À FAIRE »
1. Selon le texte proposé, qu'est-ce que les Athéniens ont décidé d'accorder à Thrasyle ? Donnez la liste complète.
2. D'après le texte proposé, qui a-t-on envoyé commander à la place de Pasippidas ?
3. Reprenez le texte proposé là où il s'arrête et écrivez-en la suite.

TEXTE PROPOSÉ »
Hermocrate, homme exact, courageux et populaire, était surtout regretté de ceux qu’il admettait à son intimité. Tous les jours, soir et matin, il invitait à sa tente ceux des triérarques, des pilotes et des épibates qui se distinguaient par leur bonne conduite, et leur communiquait ce qu’il se proposait de dire ou de faire dans l’assemblée. Il se plaisait à les instruire, il exigeait d’eux qu’ils parlassent tantôt sur-le-champ, tantôt après s’être préparés : aussi était-il estimé dans le conseil ; ses avis, ses idées, semblaient toujours les meilleurs. Après avoir accusé Tissapherne à Lacédémone, appuyé du témoignage d’Astyochus, et voyant son accusation accueillie, il se retira vers Pharnabaze, qui lui donna de l’argent avant même qu’il en demandât. Il leva donc des troupes et équipa des galères pour retourner dans sa patrie, tandis que les succès des généraux syracusains arrivaient à Milet et prenaient le commandement des troupes et des galères.

Il y eut alors sédition dans Thase, d’où les partisans de Lacédémone furent chassés avec leur hasmote Étéonice. Le Lacédémonien Pasippidas, accusé d’avoir favorisé cette trahison, d’intelligence avec Tissapherne, fut banni de Sparte. On envoya Cratésippidas commander à sa place une flotte de troupes alliées, qu’il avait rassemblées a Chio.

Dans le même temps, Agis courut de Décélie fourrager jusqu’aux portes d’Athènes : Thrasyle, qui était resté dans cette ville, fit sortir tout ce qui s’y trouva d’habitans et d’étrangers, et les rangea en bataille prés du Lycée, pour combattre l’ennemi s’il approchait. Le général lacédémonien, déconcerté par cette mesure, se retira promptement, après avoir eu quelques hommes tués à la queue de son arrière-garde, par les troupes légères de l’ennemi. Ce coup de main dispose les esprits en faveur de Thrasyle : les Athéniens accueillirent sa demande, et décrétèrent qu’il lui serait accordé mille hoplites, cent chevaux et cinquante trirèmes.

Cependant Agis, voyant de Décélie plusieurs vaisseaux chargés de grains aller au Pirée, considéra qu’en vain ses troupes coupaient aux Athéniens le commerce de terre, si on ne leur fermait toute communication par mer ; qu’il était donc important d’envoyer à Chalcédoine et à Byzance Cléarque, fils de Ramphius, proxène des Byzantins.

DONNÉES FOURNIES »
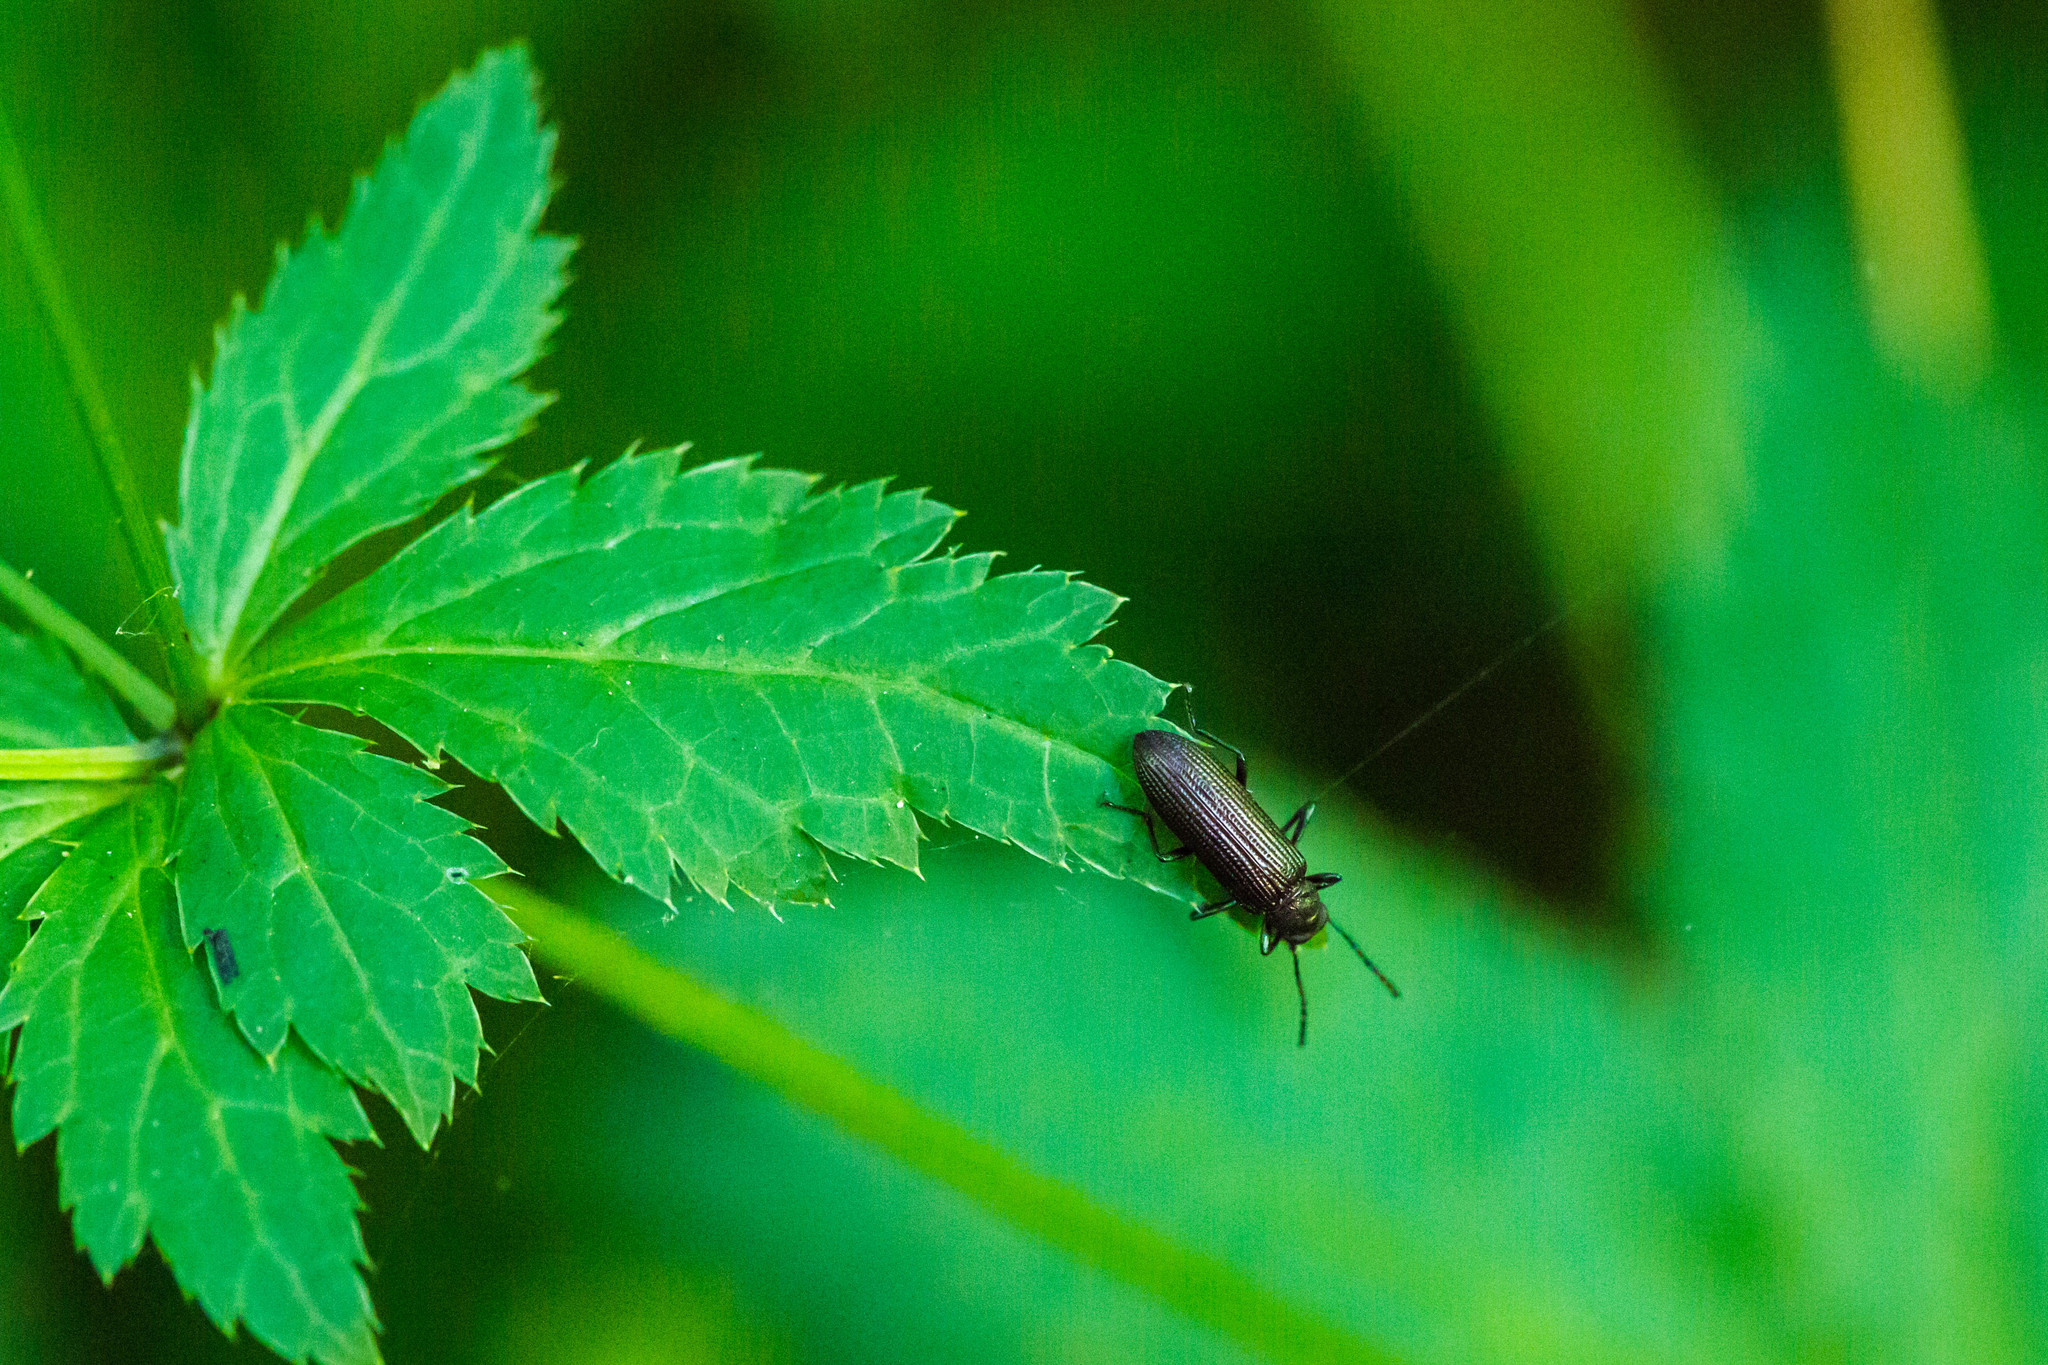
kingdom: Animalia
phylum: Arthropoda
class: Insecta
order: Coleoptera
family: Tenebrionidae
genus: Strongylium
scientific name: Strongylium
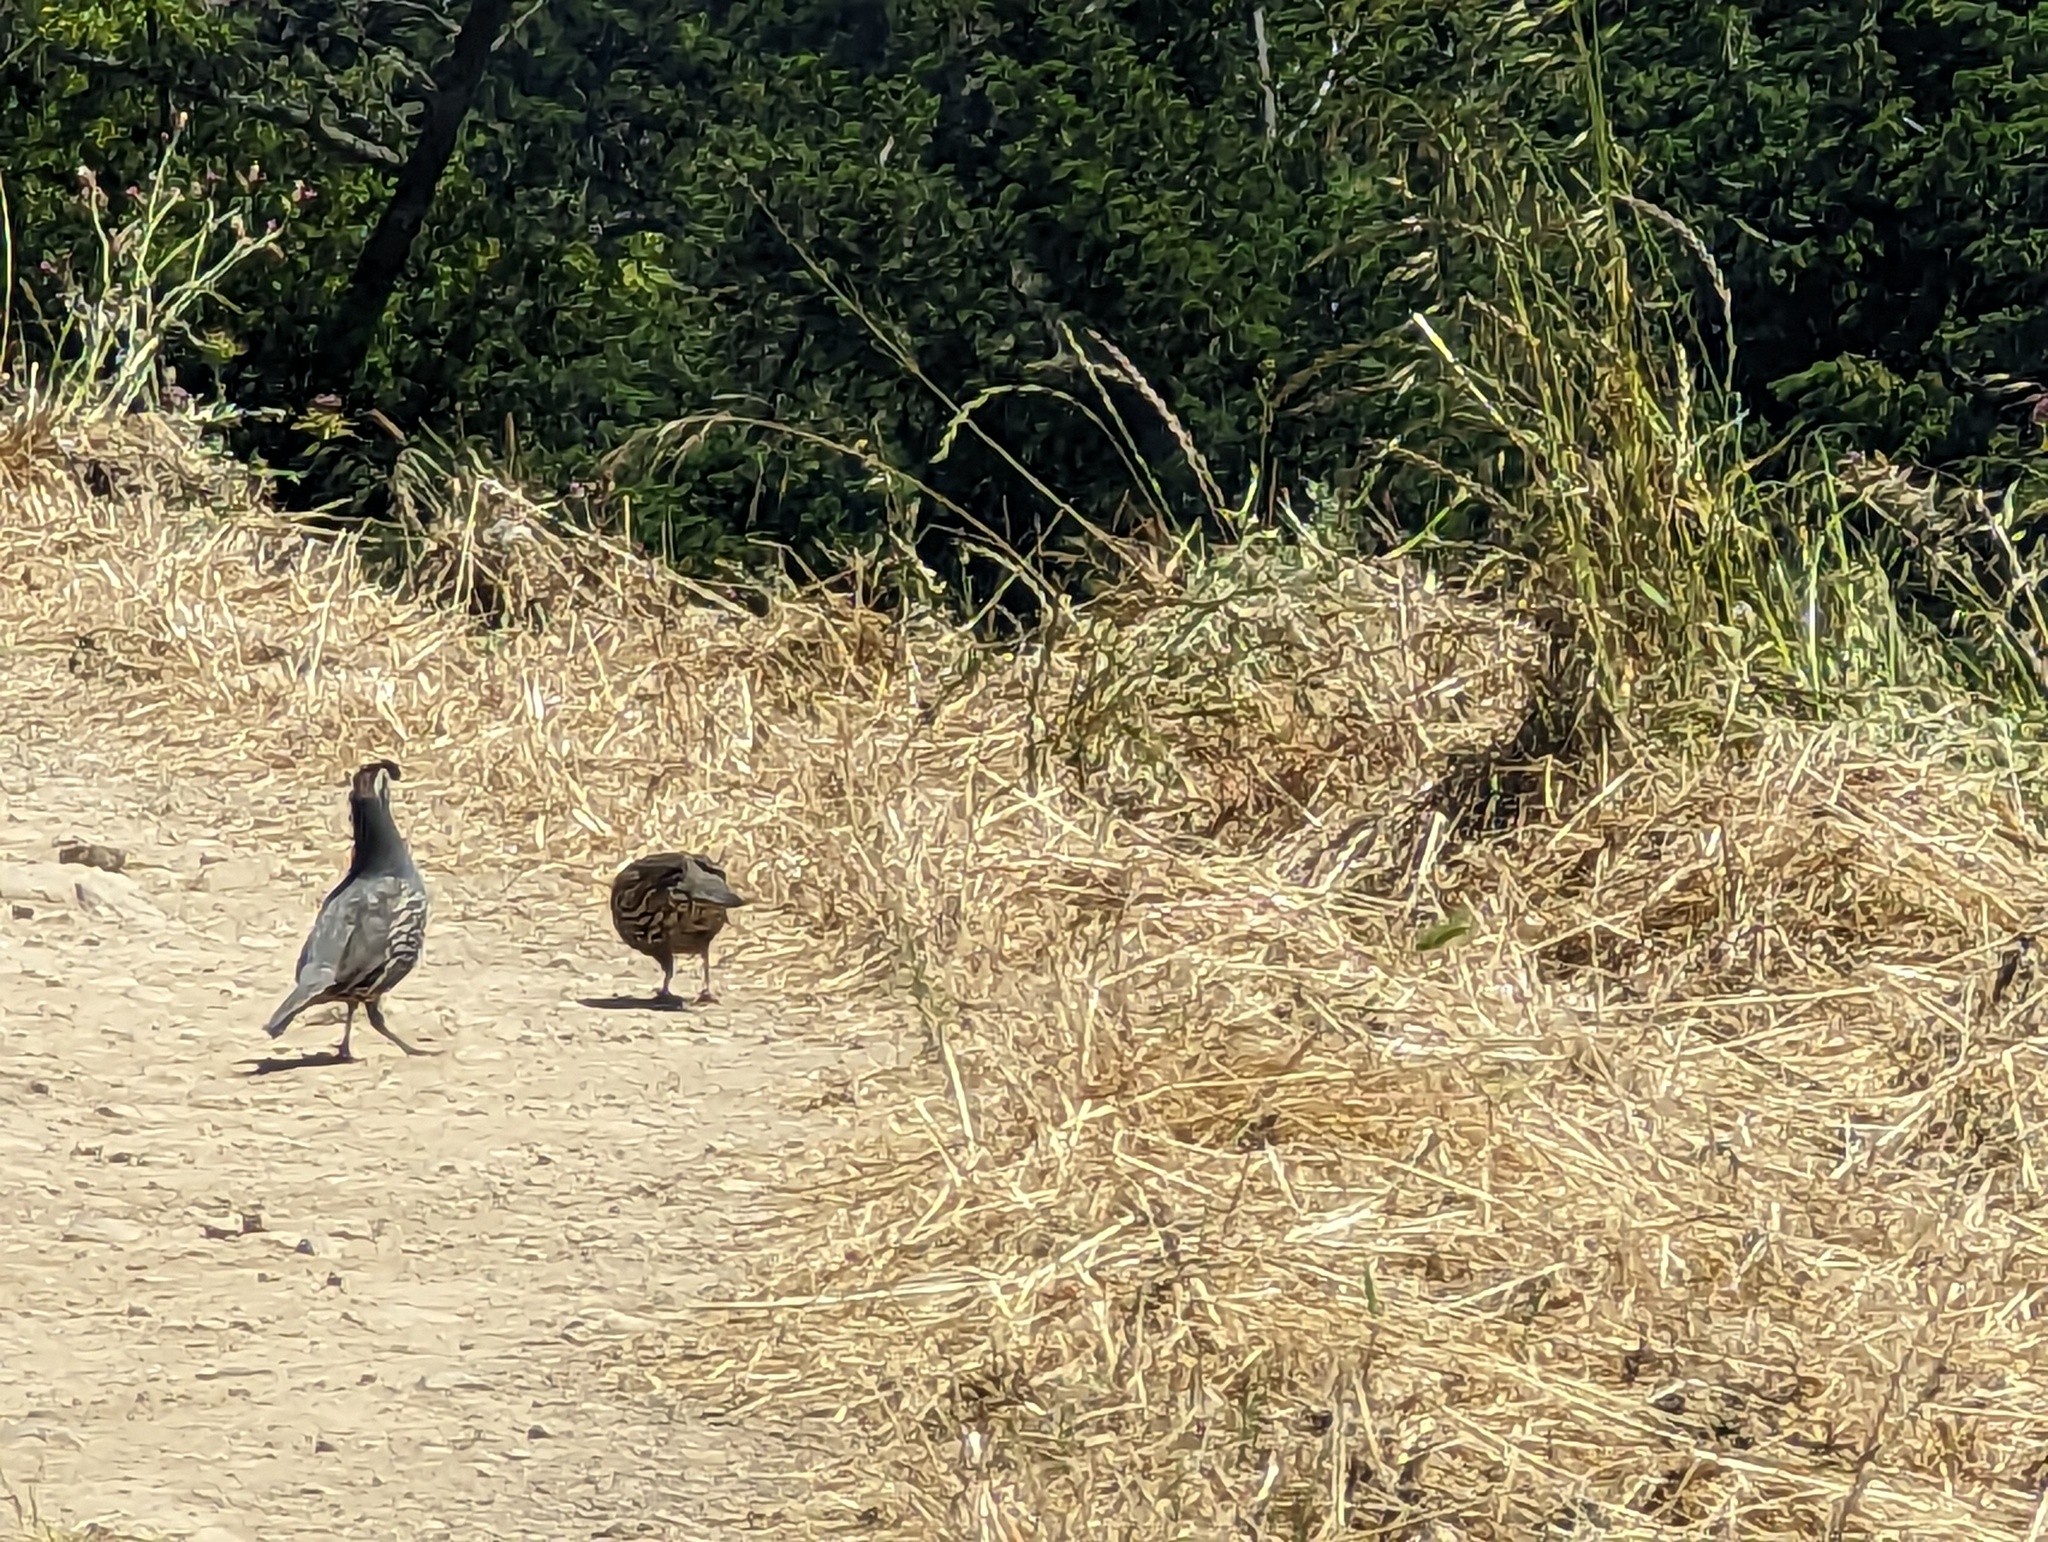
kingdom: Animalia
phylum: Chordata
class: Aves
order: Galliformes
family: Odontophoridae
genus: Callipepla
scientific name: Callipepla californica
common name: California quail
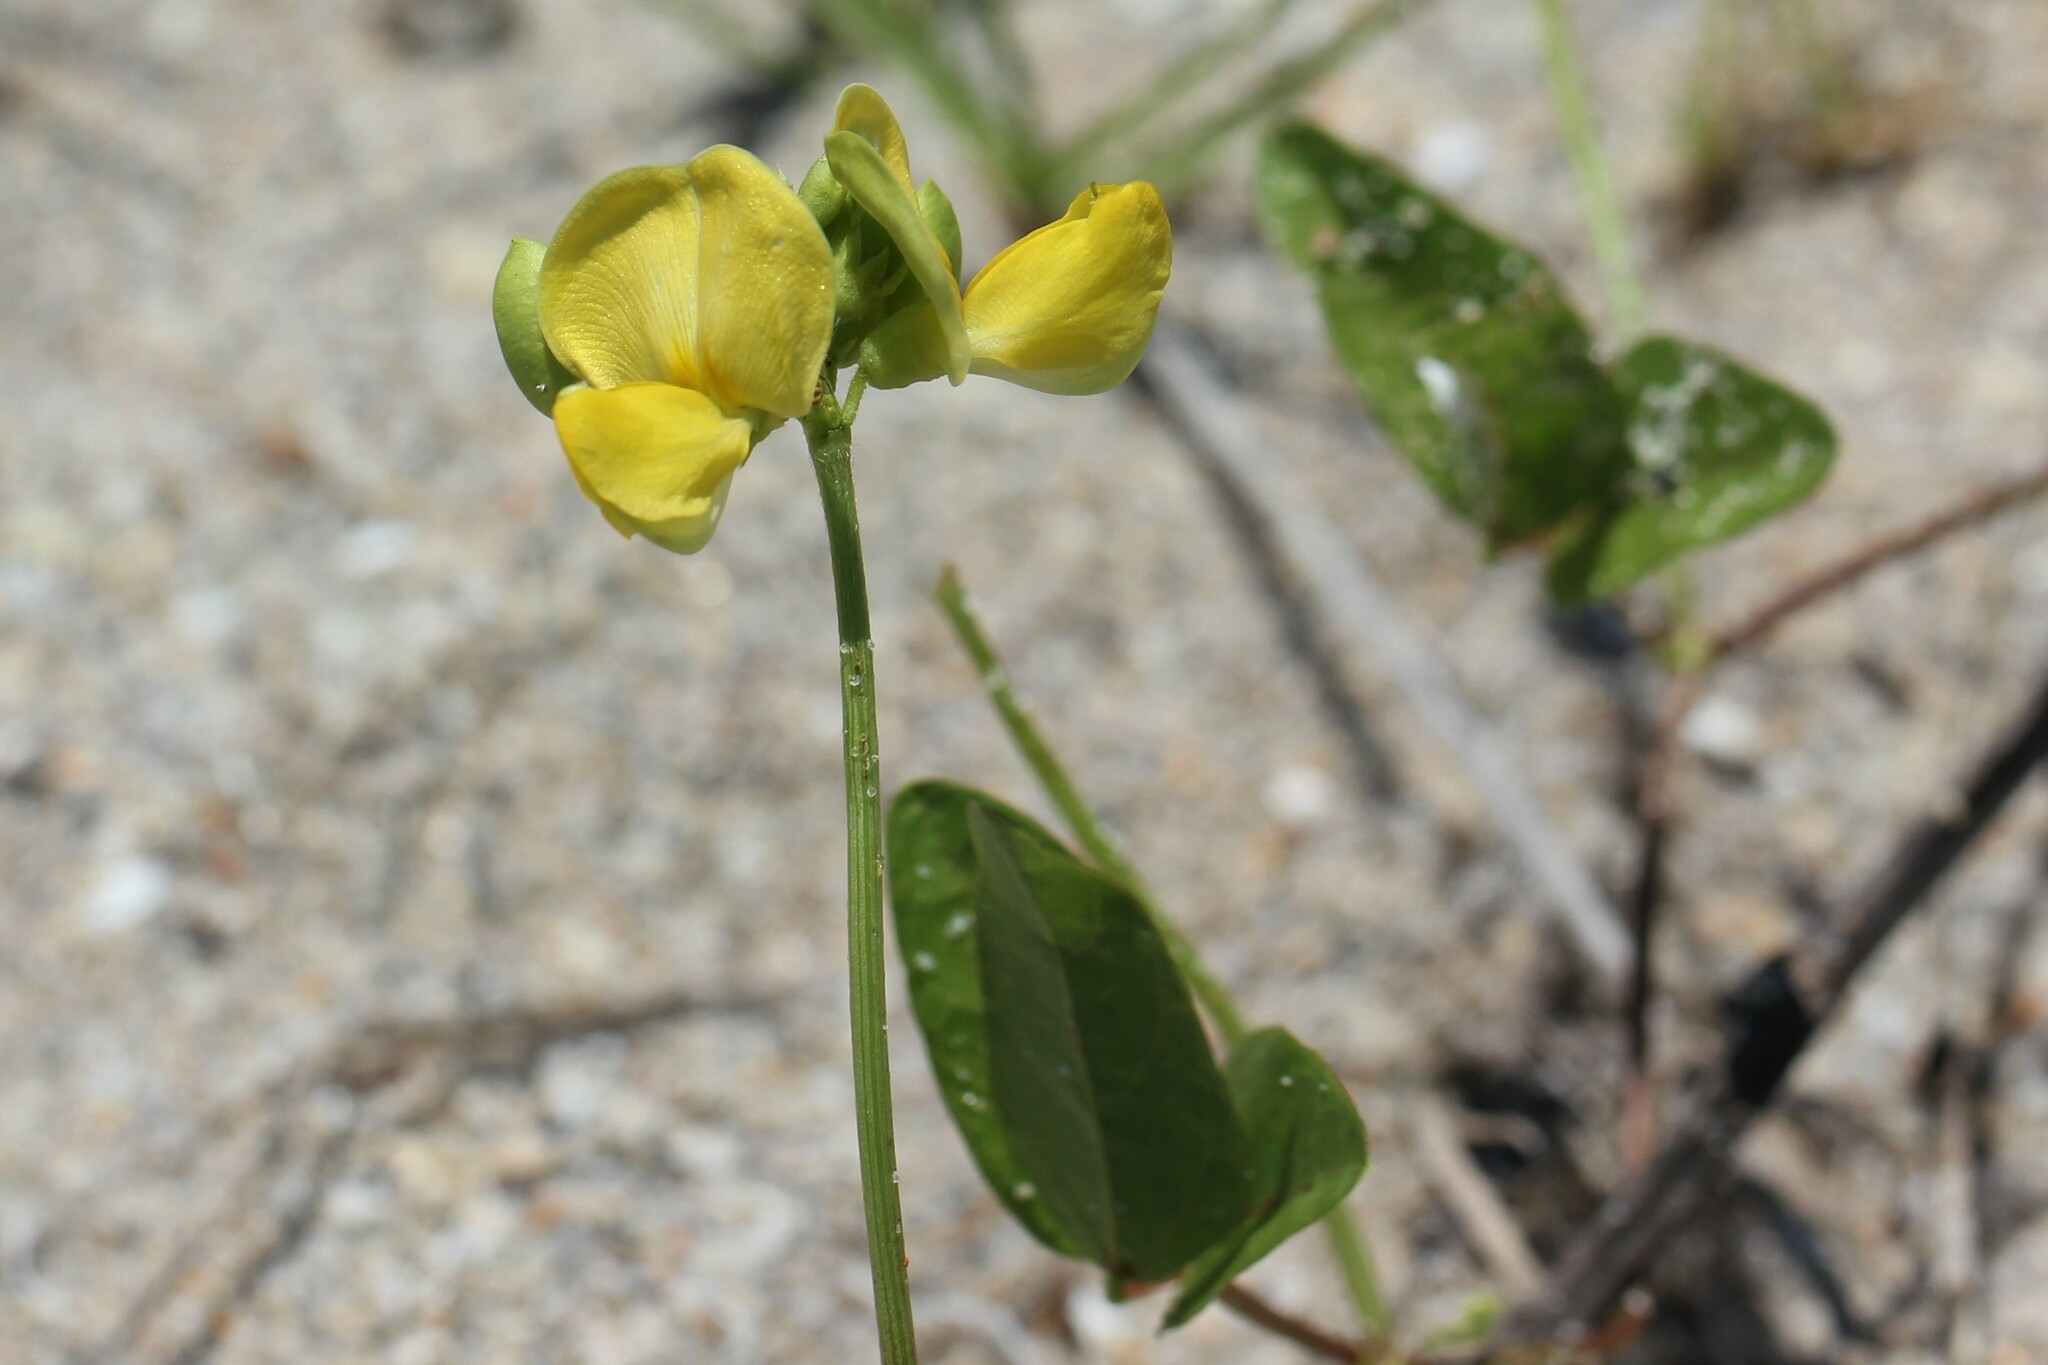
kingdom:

RÉPONSES »
1.
Mille hoplites
Cent chevaux
Cinquante trirèmes

2. Cratésippidas.

3.
Cette résolution approuvée, il partit avec quinze vaisseaux que lui équipèrent les Mégariens et les autres alliés. Mais comme ces vaisseaux étaient plus propres à porter des soldats que prompts à la voile, il en périt trois dans l’Hellespont, coulés à fond par neuf vaisseaux athéniens, qui observaient toujours ces parages : les autres relâchèrent à Seste, d’où ils se sauvèrent à Byzance.

Ainsi finit cette année où les Carthaginois envoyerent cent mille combattans en Sicile, sous le commandement d’Annibal, qui, en trois mois, prit deux villes grecques, Himère et Sélinonte.


CHAPITRE II.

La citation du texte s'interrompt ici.